Chair of Asian Studies
Professor of Asian Studies and History
Gerald Figal has appointments in the History Department and the Asian Studies Department where he does teaching and research in modern Japanese cultural history and media studies. His first book, Civilization and Monsters: Spirits of Modernity in Meiji Japan (Duke UP, 1999), is a study of how traditional folk beliefs and a wider discourse on the mysterious and supernatural were variously reconfigured in the context of Japan’s modernization to serve the consolidation of a nation-state on the one hand and to offer a platform of critique of Japan’s path to modernization on the other. His second book, Beachheads: War, Peace, and Tourism in Postwar Okinawa (Rowman & Littlefield Asia/Pacific/Perspectives Series, 2012) considers issues of tourism and war memorialization in postwar Okinawa. He has several journal articles in this area, including “Waging Peace on Okinawa” that was cited as Honorable Mention for Best Article in the journal Critical Asian Studies in 2001. His latest article, "Life with Tetrapods: The Nature of Concrete in Okinawa," appears in Cross-Currents: East Asian History and Culture Review (e-journal) 30: https://cross-currents.berkeley.edu/e-journal/issue-30/figal.

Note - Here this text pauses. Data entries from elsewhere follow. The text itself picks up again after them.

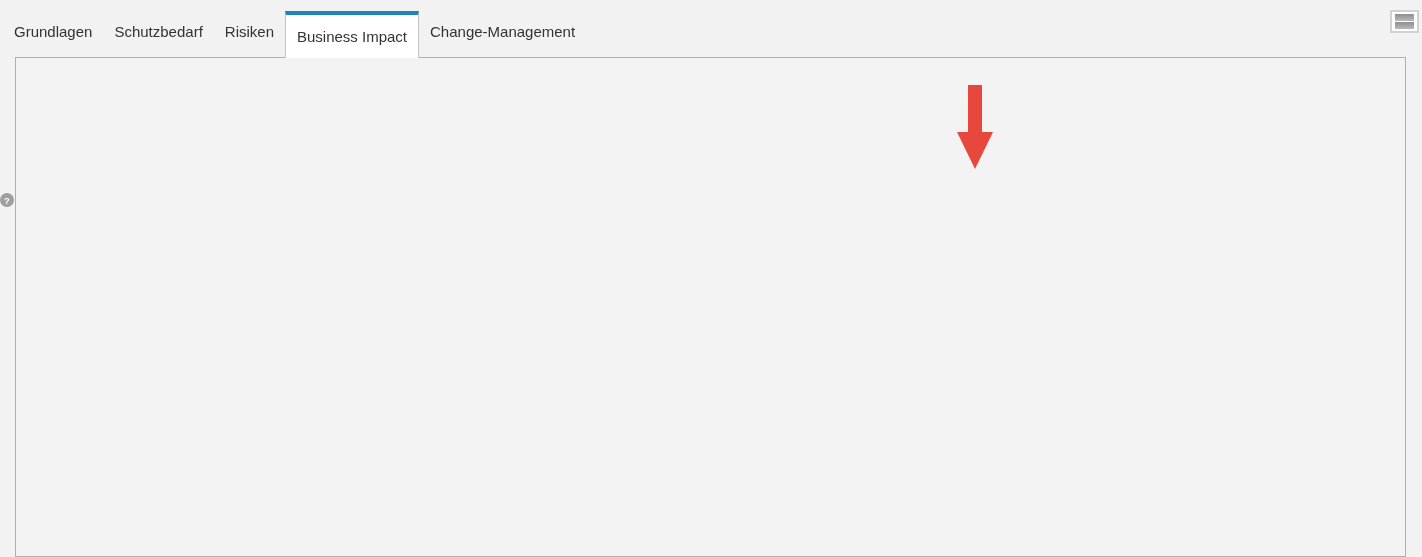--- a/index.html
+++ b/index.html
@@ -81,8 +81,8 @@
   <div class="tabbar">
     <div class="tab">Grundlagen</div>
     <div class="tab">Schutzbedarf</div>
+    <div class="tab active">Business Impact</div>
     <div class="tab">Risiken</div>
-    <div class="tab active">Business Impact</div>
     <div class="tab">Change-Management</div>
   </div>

Figal has two ongoing projects. The first, “Multiple Exposure: Photography in Postwar Okinawa, 1945-75," brings into conversation together for the first time the business, production, and product of Okinawan, mainland Japanese, and American photography of Okinawa and its people. The second, tentatively titled "The Secret Life of Tetrapods in Contemporary Japan," is a multidimensional study of the history and culture of the iconic concrete wave blocks that have lined much of Japan's coastline since the 1960s.